Neither is it a play specifically about MS, although she says she has “had some very moving letters from sufferers”. Rather it’s about someone denied the very thing that has been their raison d’être. “Many people say, with the illness, that the prime experience is about handling loss.”
That chair, though, is something else. An electric number, it is used in lighter moments to buzz round the stage like a fairground dodgem, relief for an otherwise static production. “We went to a wheelchair shop,” she recounts. “I got the guy to soup it up. I tried it, I went off down the street.
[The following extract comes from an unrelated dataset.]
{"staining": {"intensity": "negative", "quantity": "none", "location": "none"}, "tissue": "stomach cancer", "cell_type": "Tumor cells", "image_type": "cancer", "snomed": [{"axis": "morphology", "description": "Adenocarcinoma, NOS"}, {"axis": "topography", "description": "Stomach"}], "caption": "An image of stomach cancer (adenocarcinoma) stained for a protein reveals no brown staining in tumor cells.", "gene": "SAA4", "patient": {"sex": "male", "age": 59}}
It was somewhere in Wandsworth. Because Stephanie’s rich, she would have a quality one, but also I wanted it to be quite fast, to have a physical dynamic. The chair’s almost got to be like a personality.”
Stevenson has been a national treasure for some time. She didn’t go to university, she points out, but got into Rada, then slogged her way up through the usual rounds of spear-carrying and suchlike with the RSC, making her professional debut in 1979. Born in Essex, she grew up the daughter of an army officer and, like a lot of actors, had a peripatetic childhood, living in England, Germany, Malta and Australia. It was not the need to blend in that nurtured her thespian side, rather her capacity to cope with a transient way of life. “When I’d arrive in a new country, I didn’t have any friends for a while. I was quite self-sufficient. I don’t know what the connection is with acting, but I can set up home very fast.”
As a struggling actor, she lived in crappy flats and indulged in boho-leftie politics. On YouTube, there’s a 1992 clip of a party political broadcast on behalf of the Labour party, still yet to acquire its “new” prefix, in which she and Stephen Fry and Lord Dickie and Ben Elton and various hair-gelled luvvies implore the nation to shed the Tory yoke. She doesn’t want to dwell on politics. “Like many people, I was energised by the idea of a Labour government. What can I say? Like many people, I became fantastically disappointed with that Labour government.” In 1999, she accepted a CBE, but shunned the Buck House presentation. Of late, she has highlighted the plight of asylum-seekers. Last year, she took part in the short-film TV series 10 Days to War, playing the lawyer Elizabeth Wilmshurst, who questioned the legality of the Iraq invasion. “I think the way we were lied to over the war is an absolute disgrace,” she mutters. The series has just come out on DVD.
In the 1980s, Stevenson advanced beyond classical roles and excelled in plays such as Les Liaisons dangereuses, Yerma and Burn This, with John Malkovich. Then came Truly Madly Deeply, a film she reflects on with sadness, given that it was written especially for her by the late Anthony Minghella. “I don’t really like watching that glamorised version of grief — a single tear rolls down a perfect cheek,” she explains. “My experience of loss is that you feel trashed. Loss is not a glamorous thing.”